___ Supplied records

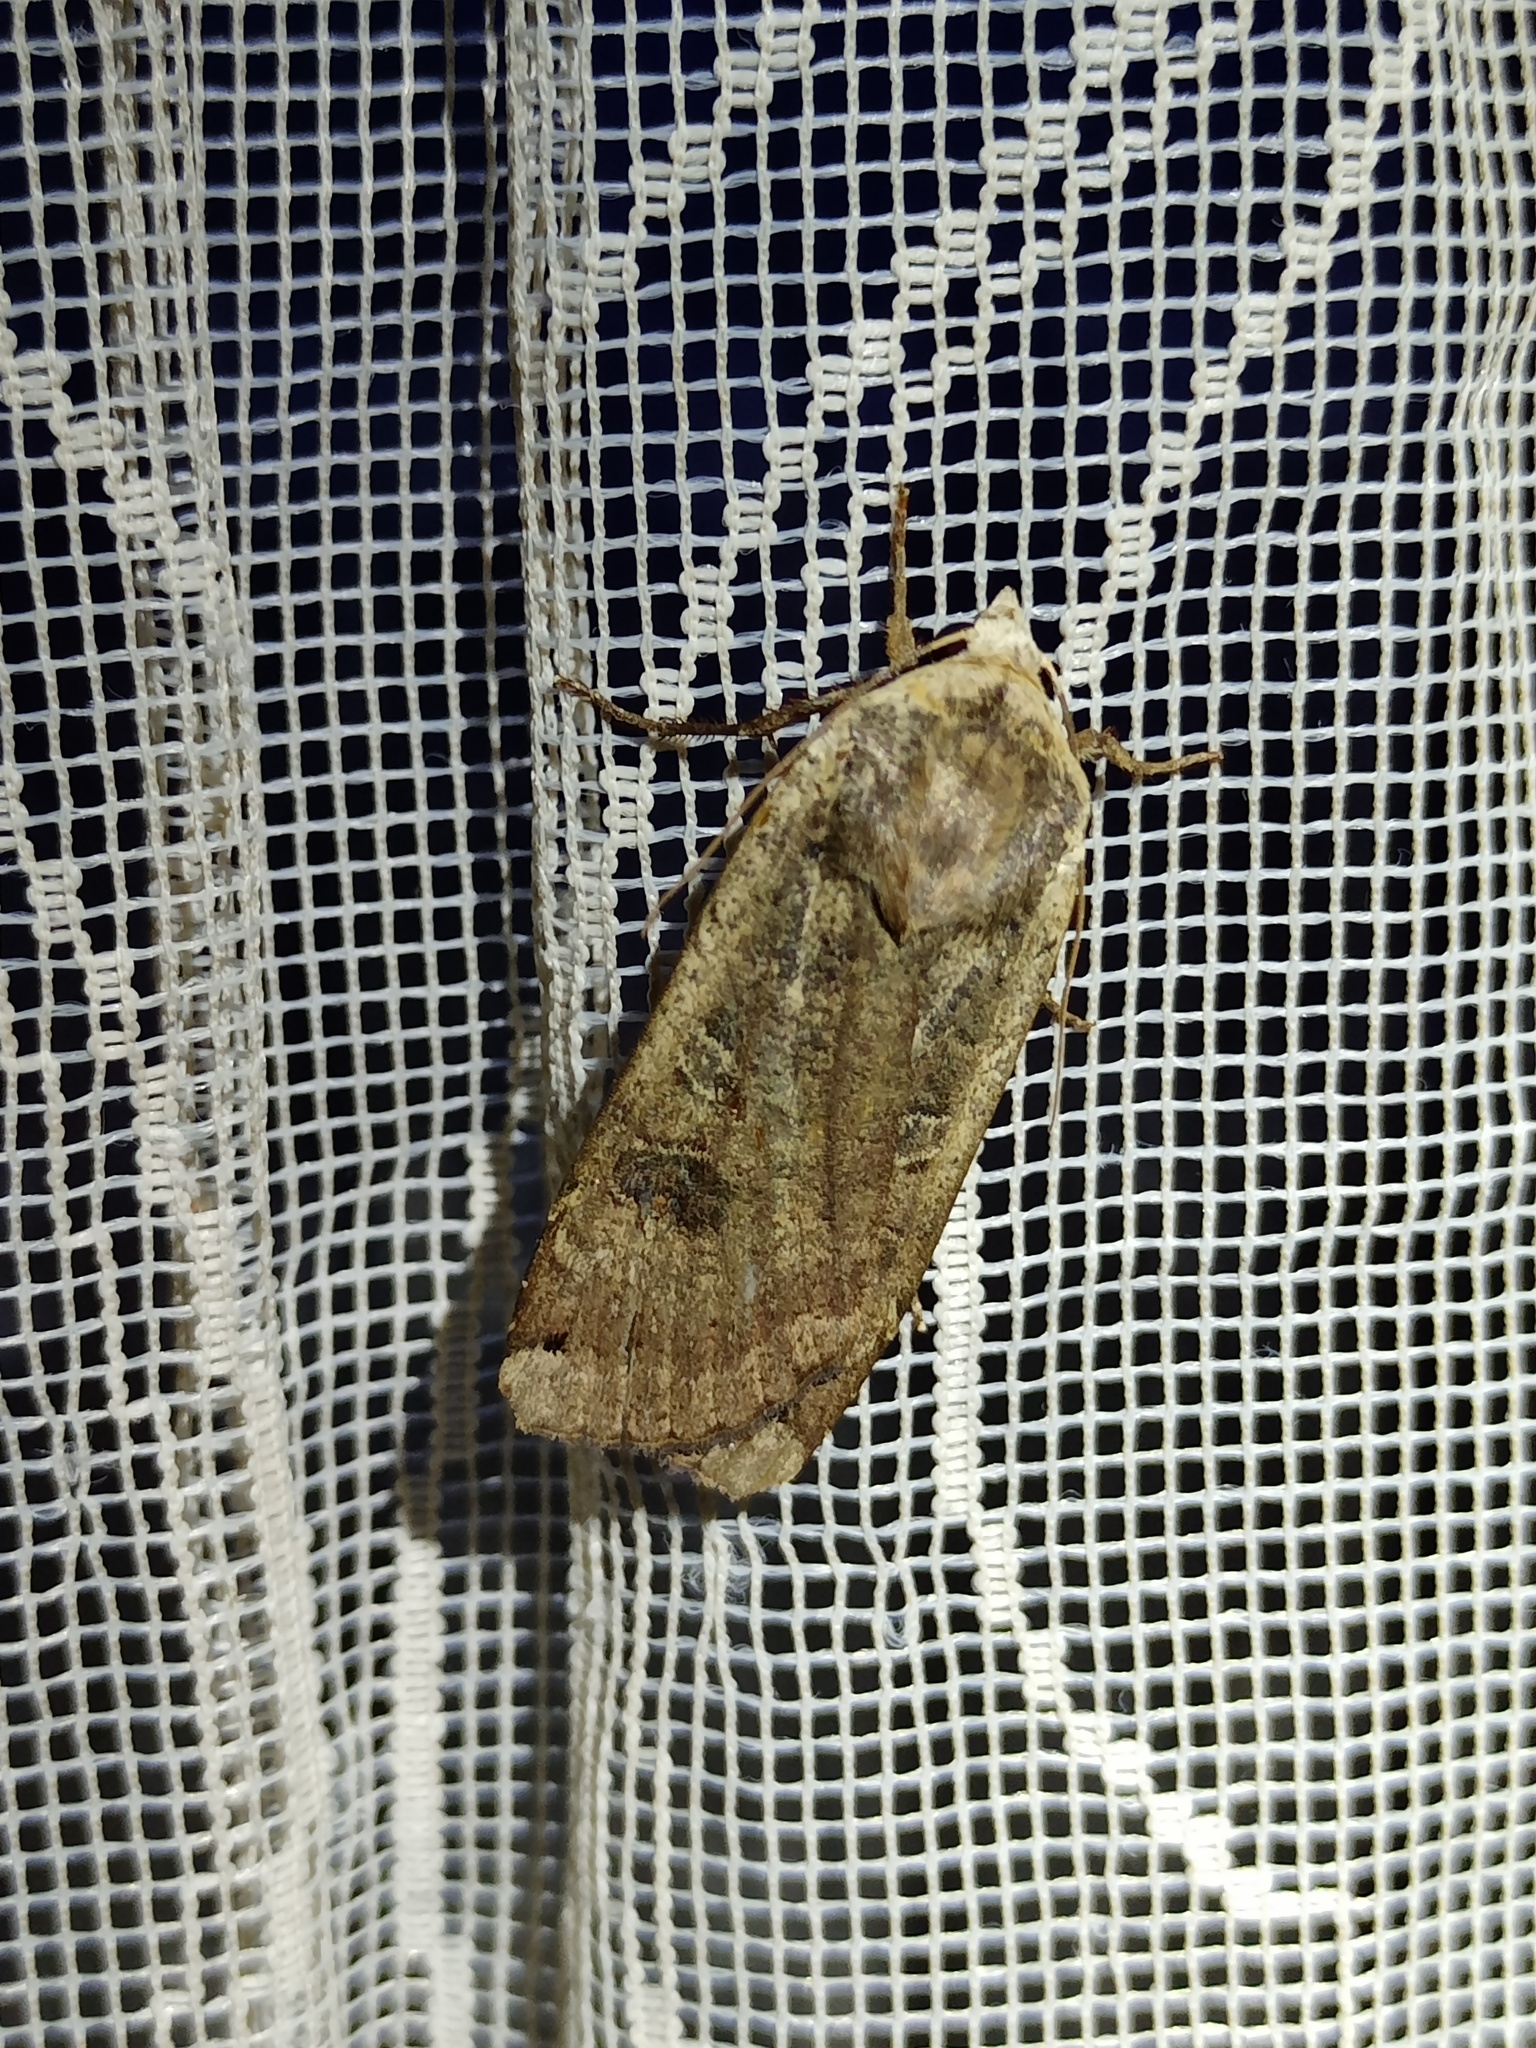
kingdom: Animalia
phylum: Arthropoda
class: Insecta
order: Lepidoptera
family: Noctuidae
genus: Noctua
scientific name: Noctua pronuba
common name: Large yellow underwing
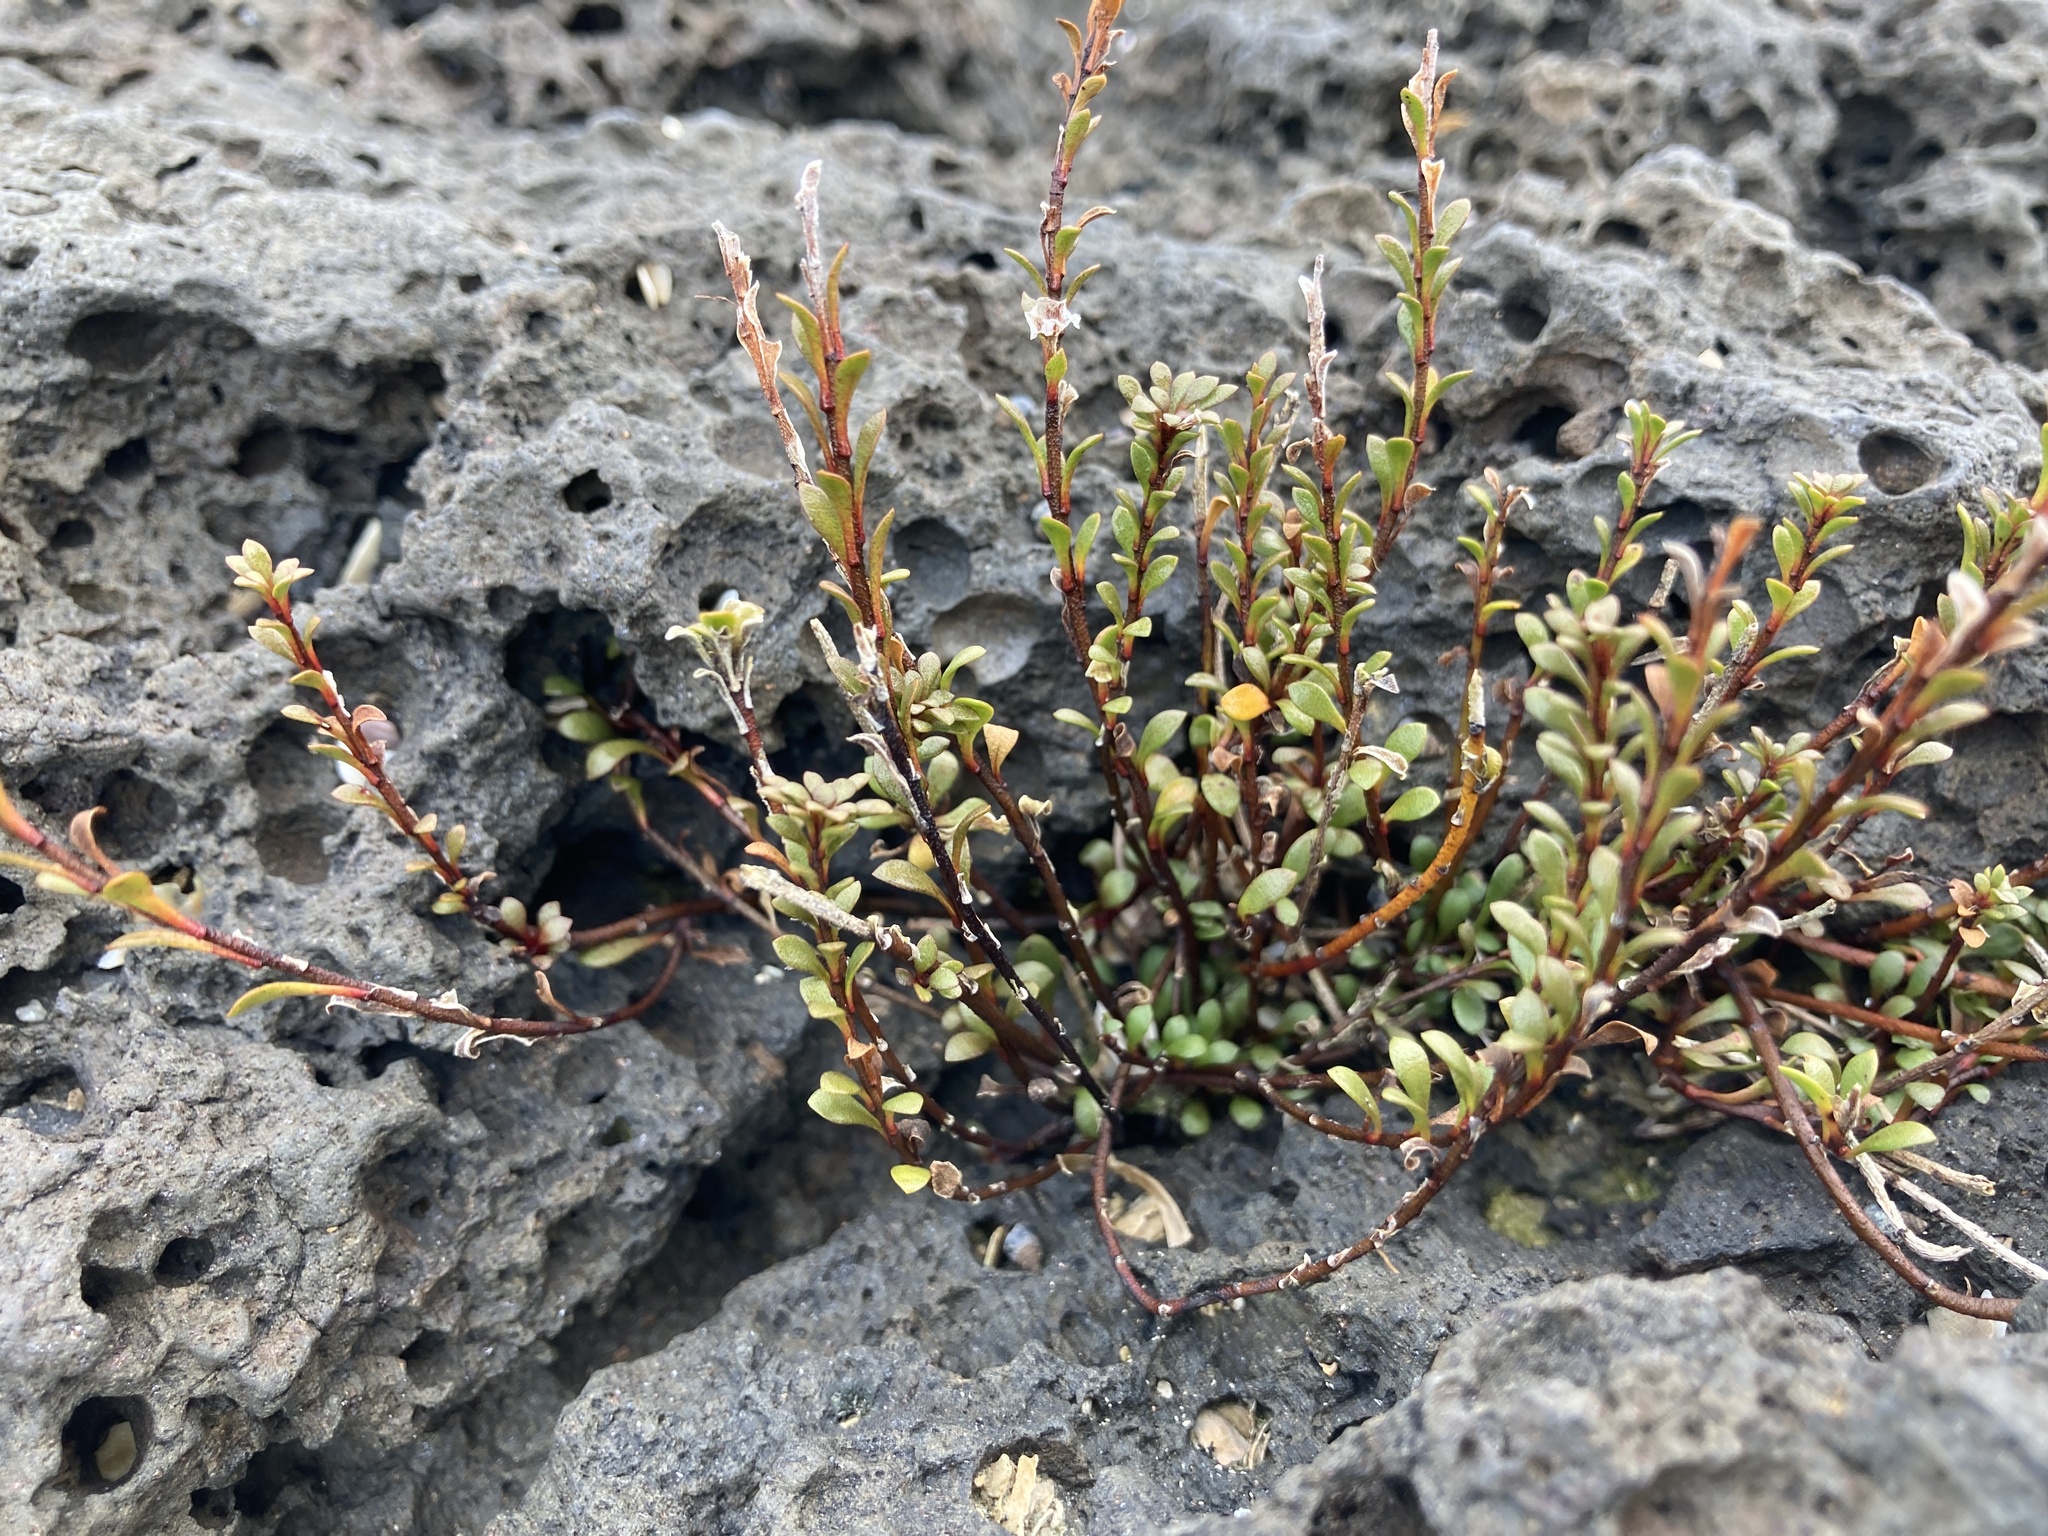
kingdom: Plantae
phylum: Tracheophyta
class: Magnoliopsida
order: Ericales
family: Primulaceae
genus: Samolus
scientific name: Samolus repens
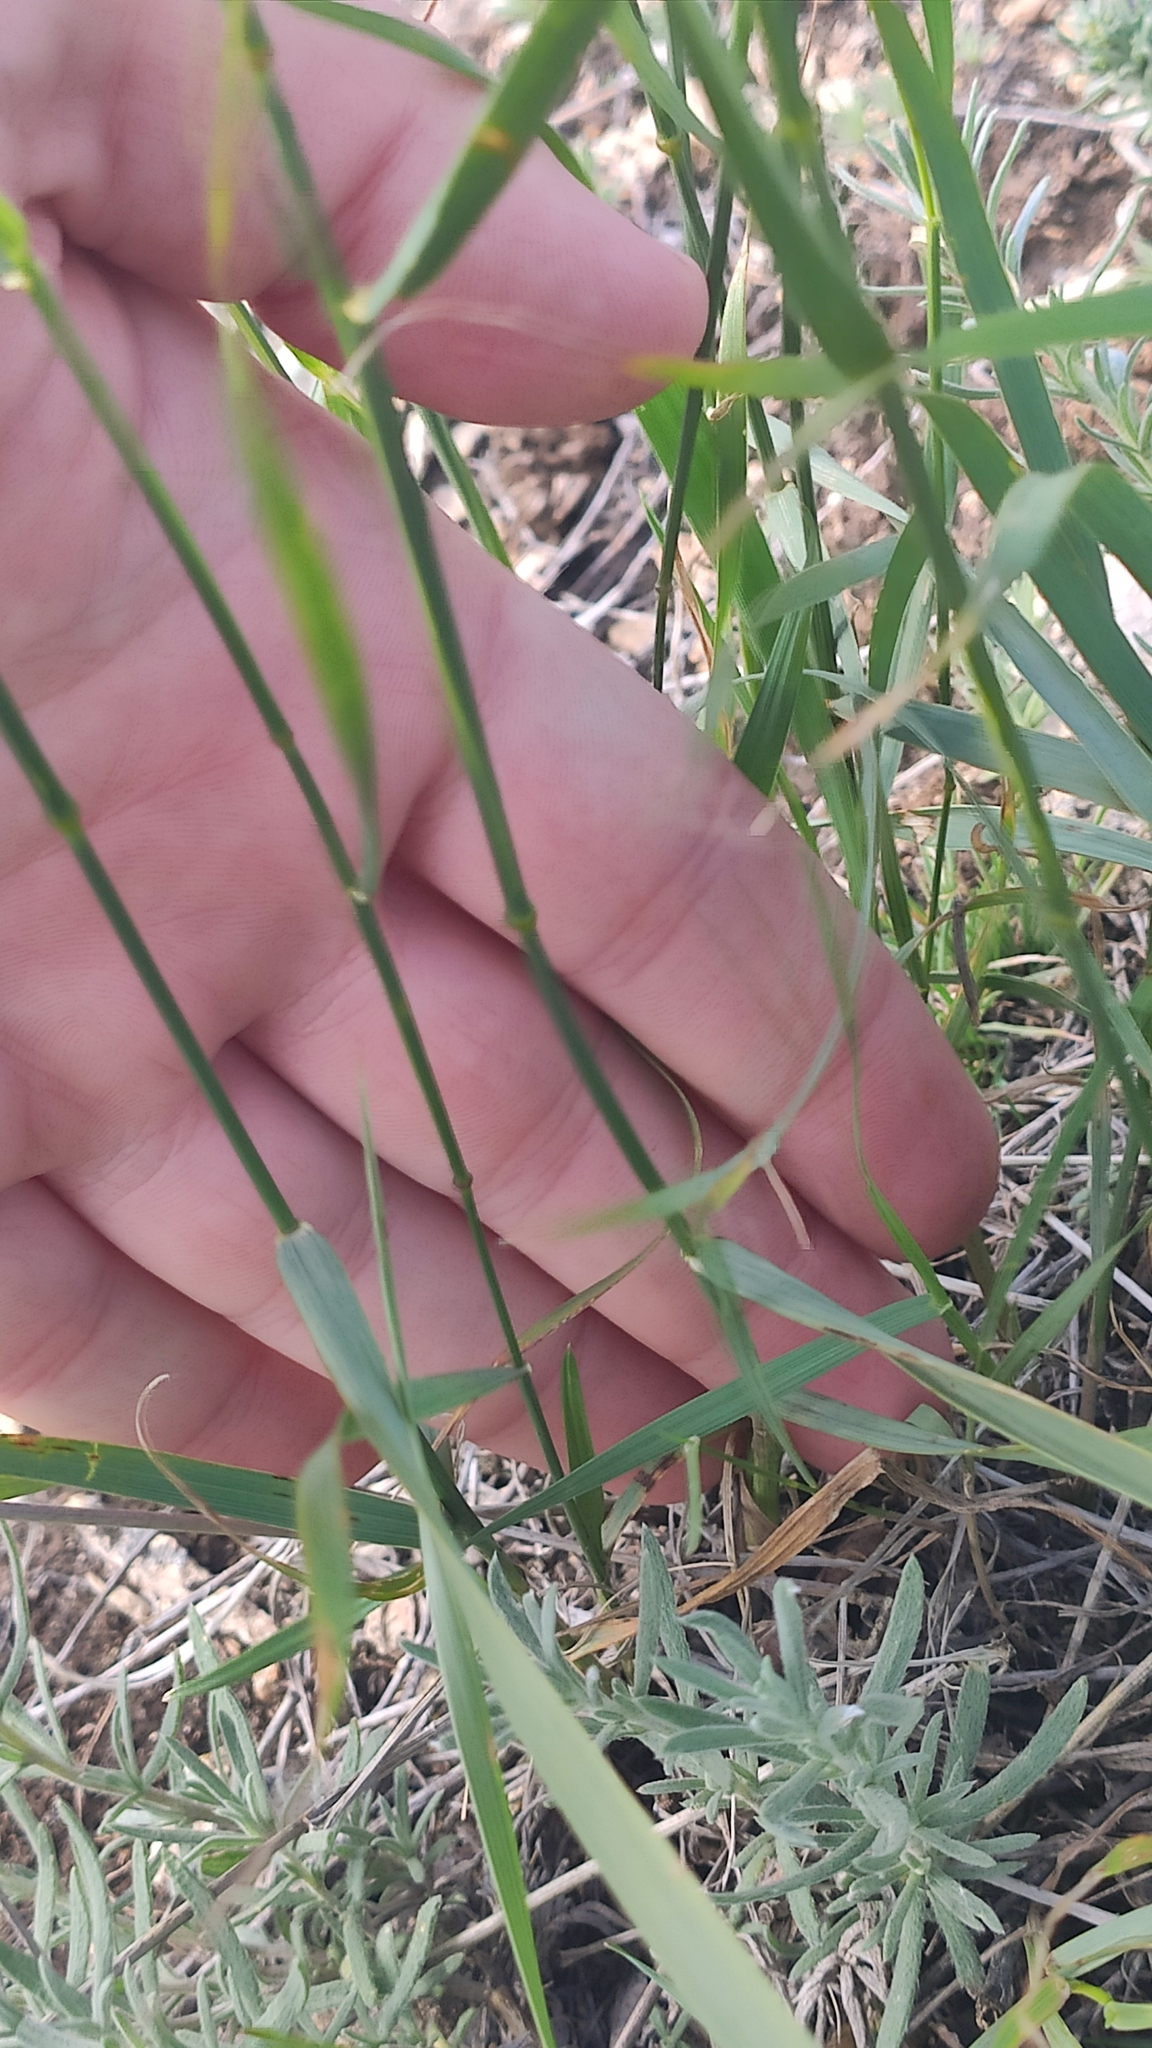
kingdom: Plantae
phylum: Tracheophyta
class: Liliopsida
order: Poales
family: Poaceae
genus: Agropyron
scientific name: Agropyron fragile
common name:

______

* Required task
Can you write out every line of the material above word for word, omitting the pictures?

* Problem solution
kingdom: Animalia
phylum: Arthropoda
class: Insecta
order: Lepidoptera
family: Noctuidae
genus: Noctua
scientific name: Noctua pronuba
common name: Large yellow underwing
kingdom: Plantae
phylum: Tracheophyta
class: Magnoliopsida
order: Ericales
family: Primulaceae
genus: Samolus
scientific name: Samolus repens
kingdom: Plantae
phylum: Tracheophyta
class: Liliopsida
order: Poales
family: Poaceae
genus: Agropyron
scientific name: Agropyron fragile
common name:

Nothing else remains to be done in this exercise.